Page-level text extractions:
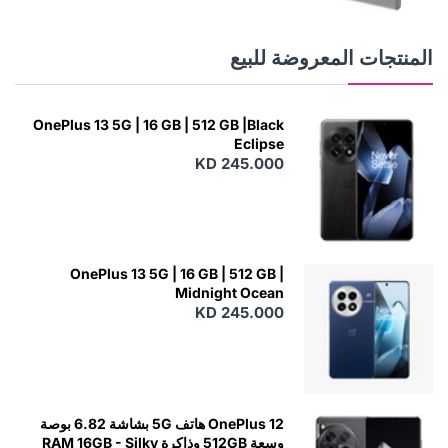
E
W
المنتجات المعروضة للبيع
OnePlus 13 5G | 16 GB | 512 GB |Black
Eclipse
KD 245.000
OnePlus 13 5G | 16 GB | 512 GB |
Midnight Ocean
KD 245.000
OnePlus 12 هاتف 5G بشاشة 6.82 بوصة
وسعة 512GB وذاكرة RAM 16GB - Silky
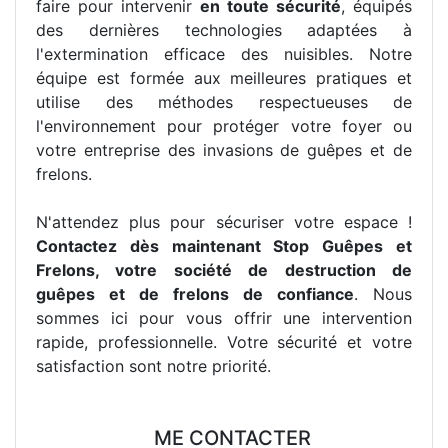
faire pour intervenir
en toute sécurité
, équipés
des dernières technologies adaptées à
l'extermination efficace des nuisibles. Notre
équipe est formée aux meilleures pratiques et
utilise des méthodes respectueuses de
l'environnement pour protéger votre foyer ou
votre entreprise des invasions de guêpes et de
frelons.
N'attendez plus pour sécuriser votre espace !
Contactez dès maintenant Stop Guêpes et
Frelons, votre société de destruction de
guêpes et de frelons de confiance
. Nous
sommes ici pour vous offrir une intervention
rapide, professionnelle. Votre sécurité et votre
satisfaction sont notre priorité.
ME CONTACTER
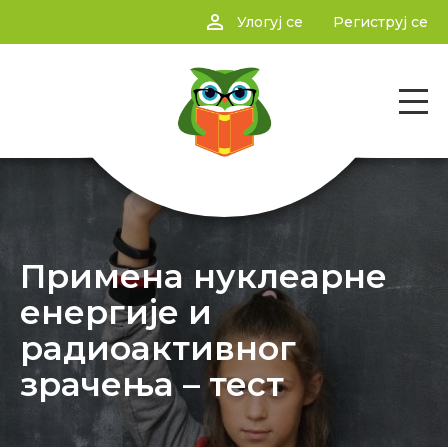
person_outline
Улогуј се
Региструј се
Примена нуклеарне
енергије и
радиоактивног
зрачења – тест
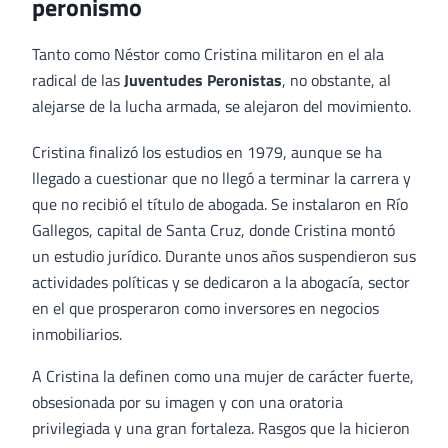
peronismo
Tanto como Néstor como Cristina militaron en el ala
radical de las
Juventudes Peronistas
, no obstante, al
alejarse de la lucha armada, se alejaron del movimiento.
Cristina finalizó los estudios en 1979, aunque se ha
llegado a cuestionar que no llegó a terminar la carrera y
que no recibió el título de abogada. Se instalaron en Río
Gallegos, capital de Santa Cruz, donde Cristina montó
un estudio jurídico. Durante unos años suspendieron sus
actividades políticas y se dedicaron a la abogacía, sector
en el que prosperaron como inversores en negocios
inmobiliarios.
A Cristina la definen como una mujer de carácter fuerte,
obsesionada por su imagen y con una oratoria
privilegiada y una gran fortaleza. Rasgos que la hicieron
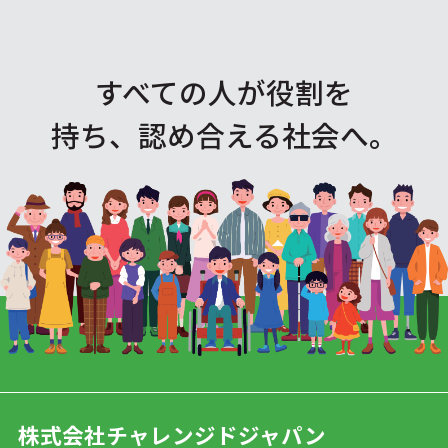
すべての人が役割を
持ち、認め合える社会へ。
株式会社チャレンジドジャパン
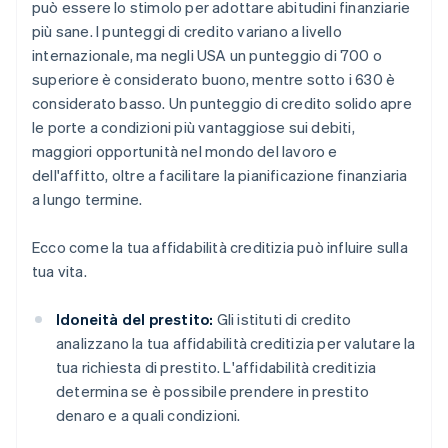
può essere lo stimolo per adottare abitudini finanziarie
più sane. I punteggi di credito variano a livello
internazionale, ma negli USA un punteggio di 700 o
superiore è considerato buono, mentre sotto i 630 è
considerato basso. Un punteggio di credito solido apre
le porte a condizioni più vantaggiose sui debiti,
maggiori opportunità nel mondo del lavoro e
dell'affitto, oltre a facilitare la pianificazione finanziaria
a lungo termine.
Ecco come la tua affidabilità creditizia può influire sulla
tua vita.
Idoneità del prestito:
Gli istituti di credito
analizzano la tua affidabilità creditizia per valutare la
tua richiesta di prestito. L'affidabilità creditizia
determina se è possibile prendere in prestito
denaro e a quali condizioni.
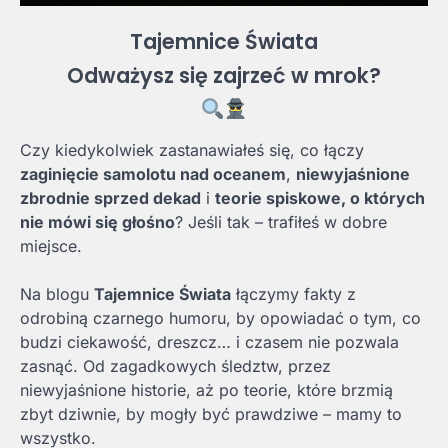
Tajemnice Świata
Odważysz się zajrzeć w mrok?
Czy kiedykolwiek zastanawiałeś się, co łączy
zaginięcie samolotu nad oceanem
,
niewyjaśnione
zbrodnie sprzed dekad
i
teorie spiskowe, o których
nie mówi się głośno
? Jeśli tak – trafiłeś w dobre
miejsce.
Na blogu
Tajemnice Świata
łączymy fakty z
odrobiną czarnego humoru, by opowiadać o tym, co
budzi ciekawość, dreszcz… i czasem nie pozwala
zasnąć. Od zagadkowych śledztw, przez
niewyjaśnione historie, aż po teorie, które brzmią
zbyt dziwnie, by mogły być prawdziwe – mamy to
wszystko.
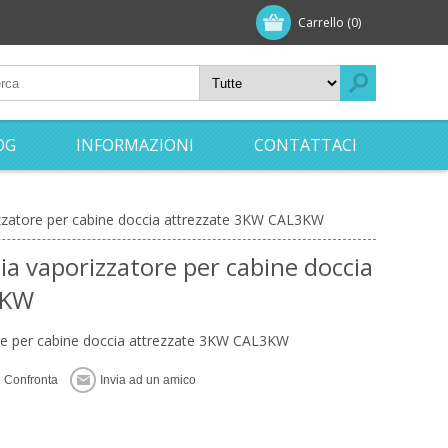
Carrello
(0)
OG
INFORMAZIONI
CONTATTACI
izzatore per cabine doccia attrezzate 3KW CAL3KW
ia vaporizzatore per cabine doccia
3KW
ore per cabine doccia attrezzate 3KW CAL3KW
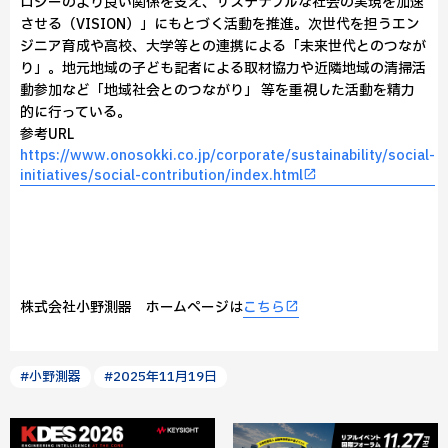
ロジーのより良い関係を支え、サステナブルな社会の実現を加速
させる（VISION）」にもとづく活動を推進。次世代を担うエン
ジニア育成や高校、大学等との連携による「未来世代とのつなが
り」。地元地域の子ども記者による取材協力や近隣地域の清掃活
動参加など「地域社会とのつながり」 等を重視した活動を精力
的に行っている。
参考URL
https://www.onosokki.co.jp/corporate/sustainability/social-
initiatives/social-contribution/index.html
株式会社小野測器 ホームページは
こちら
#小野測器
#2025年11月19日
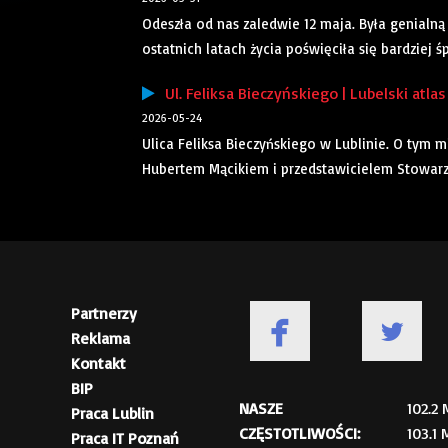
Odeszła od nas zaledwie 12 maja. Była genialną 
ostatnich latach życia poświęciła się bardziej śpi
Ul. Feliksa Bieczyńskiego | Lubelski atlas
2026-05-24
Ulica Feliksa Bieczyńskiego w Lublinie. O tym
Hubertem Mącikiem i przedstawicielem Stowarz
Partnerzy
Reklama
Kontakt
BIP
NASZE
102.2
Praca Lublin
CZĘSTOTLIWOŚCI:
103.1
Praca IT Poznań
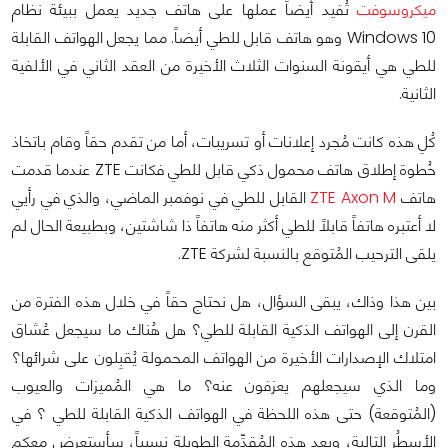
ميكروسوفت
تُفيد أيضاً عملها على هاتف جديد يعمل ببيئة نظام
Windows 10 وهو هاتف قابل للطي أيضاً. مما يجعل الهواتف القابلة
للطي هي أيقونة السنوات الثلاث الأخيرة من العقد الثاني في الألفية
الثانية.
كُلِ هذه كانت مُجرد إعلانات أو تسريبات، أما من تقدم حقاً وقام باتخاذ
خُطوة إطلاق هاتف محمول ذكي قابل للطي فكانت ZTE عندما قدمت
هاتف
ZTE Axon M
القابل للطي في نوفمبر الماضي، والذي في رأيي
لا أعتبره هاتفاً قابلاً للطي أكثر منه هاتفاً ذا شاشتين، وبطبيعة الحال لم
يلقى الترحيب المُتوقع بالنسبة لشركة ZTE.
بين هذا وذاك، يبقى السؤال، هل نحتاج حقاً في خلال هذه الفترة من
القرن إلى الهواتف الذكية القابلة للطي؟ هل هُناك ما سيجعل عُشاق
امتلاك الإصدارات الأخيرة من الهواتف المحمولة يُقبِلون على شرائها؟
وما الذي سيجعلهم يعزفون عنه؟ ما هي المُميزات والعيوب
(المُتوقعة) حتى هذه اللحظة في الهواتف الذكية القابلة للطي ؟ في
الأسطُر التالية، وبعد هذه المُقدِّمة الطويلة نسبياً، سأستعرض معكم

**Task instructions**. Given the entries above, transcribe exactly the lines from the one holding "وسعة 512GB وذاكرة RAM 16GB - Silky" through the one holding "N'attendez plus pour sécuriser votre espace !"; pictures do not belong in the transcription.

**Written response**.
وسعة 512GB وذاكرة RAM 16GB - Silky
faire pour intervenir
en toute sécurité
, équipés
des dernières technologies adaptées à
l'extermination efficace des nuisibles. Notre
équipe est formée aux meilleures pratiques et
utilise des méthodes respectueuses de
l'environnement pour protéger votre foyer ou
votre entreprise des invasions de guêpes et de
frelons.
N'attendez plus pour sécuriser votre espace !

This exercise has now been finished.